La difficulté de mener une guerre économique au niveau européen

Au début des années 2000, un groupe de députés allemands organisa un colloque sur le système Echelon au Parlement européen. Ils me demandèrent de participer à une des auditions d’experts. Je devais d’intervenir sur les manœuvres informationnelles étrangères qui affectaient le fonctionnement des entreprises européennes. Autrement dit, ils souhaitaient élargir la problématique de l’espionnage par le système d’interception Echelon aux opérations d’influence et de contre-influence menées par des intérêts extérieurs à l’Union Européenne. Dans la continuité de cette démarche de sensibilisation, des rencontres plus discrètes eurent lieu dans les mois qui suivirent. Le Landesamt für Verfassungschutz du Land du Bade Württemberg m’invita dans ses locaux pour faire un point de situation sur les questions de la sécurité économique en Europe. Je me fis accompagner par un ami de longue date, ancien maoïste, et qui était très impliqué dans la structure montée par un proche du général de Marolles.

La réunion dura plusieurs heures. Les interlocuteurs allemands, au nombre de sept dont le Président du Landesamt für Verfassungschutz, s’inquiétaient de la passivité européenne à l’égard des puissances extérieures qui menaient des actions contraires à nos intérêts économiques communs. Ils faisaient le constat qu’en Allemagne, seules les structures de contre-espionnage basées à Stuttgart et à Munich avaient une vision réaliste des rapports de force économiques entre l’Europe et les Etats-Unis. L’intérêt d’une telle démarche, si elle avait abouti, était de dépasser les traditionnelles méfiances héritées de l’Histoire très compliquée entre les deux pays. Une action concertée et non officielle aurait pu être très fructueuse pour mener des actions d’influence, afin de contrer l’agressivité des économies conquérantes en Europe.

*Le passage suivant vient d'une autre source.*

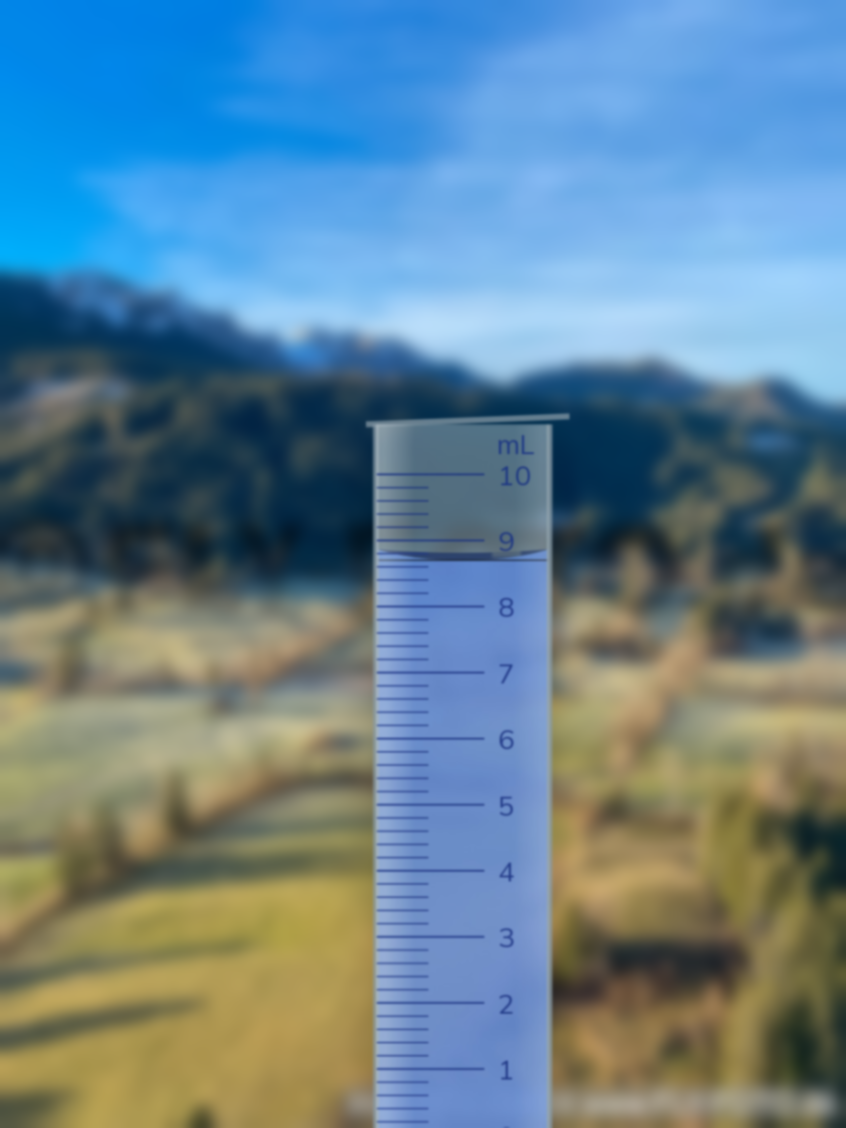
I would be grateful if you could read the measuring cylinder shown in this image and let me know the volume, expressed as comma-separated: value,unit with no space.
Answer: 8.7,mL
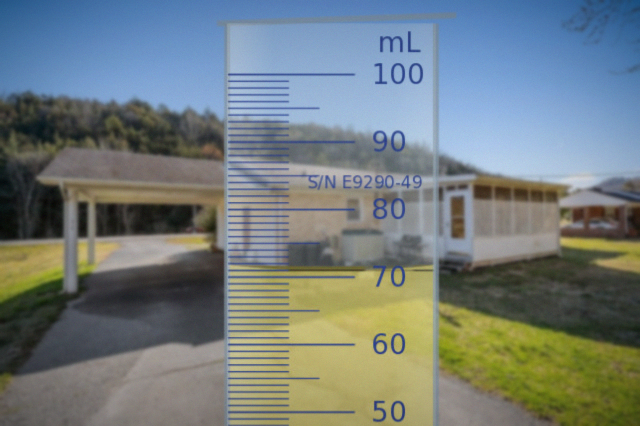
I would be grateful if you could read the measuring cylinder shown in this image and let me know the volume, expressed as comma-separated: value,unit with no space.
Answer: 71,mL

C’était aussi le moyen de tester une fusion de culture du combat allemande et française dans le domaine de la guerre économique hors des terrains de confrontation habituels entre les industriels rivaux de nos deux économies.

Mais le développement d’une telle expérience au niveau européen semblait à l’époque une mission impossible. De part et d’autre du Rhin, on ne se faisait aucun cadeau pour aller gagner des appels d’offre internationaux sur les marchés d’armement ou pour remporter des grands contrats dans les économies émergentes. Les Allemands avaient et ont toujours des logiques d’encerclement de marché qui déconcertent leurs concurrents français. Ils ont compris très tôt l’importance des normes dans la construction européenne et se sont donné les moyens d’influence pour faire passer leur proposition avant les nôtres. C’est le constat que firent les représentants français de l’industrie chimique lors d’une réunion organisée par les conseillers d’Edith Cresson lors de son passage à Matignon. En 2013, les Allemands ont démontré une fois de plus leur talent pour obtenir gain de cause dans un processus de normalisation européen. Ils imposèrent leur norme sur le standard des bornes de rechargement de la voiture électrique . Les Allemands s’émeuvent aussi de la manière dont les Français cherchent à protéger ce qu’ils considèrent comme leur pré carré, comme par exemple le poste de directeur de sureté du groupe Airbus qui est occupé par un Français. Ces méfiances réciproques prennent parfois une tournure très négative. Les députés allemands au sein du Parlement européen n’ont pas cherché à intégrer à leur groupe de réflexion des Français pour contrer certaines formes d’agressivité commerciale asiatique. Ce manque de concertation pénalise la marche à suivre pour tenter de construire des connivences efficaces dans le cadre européen.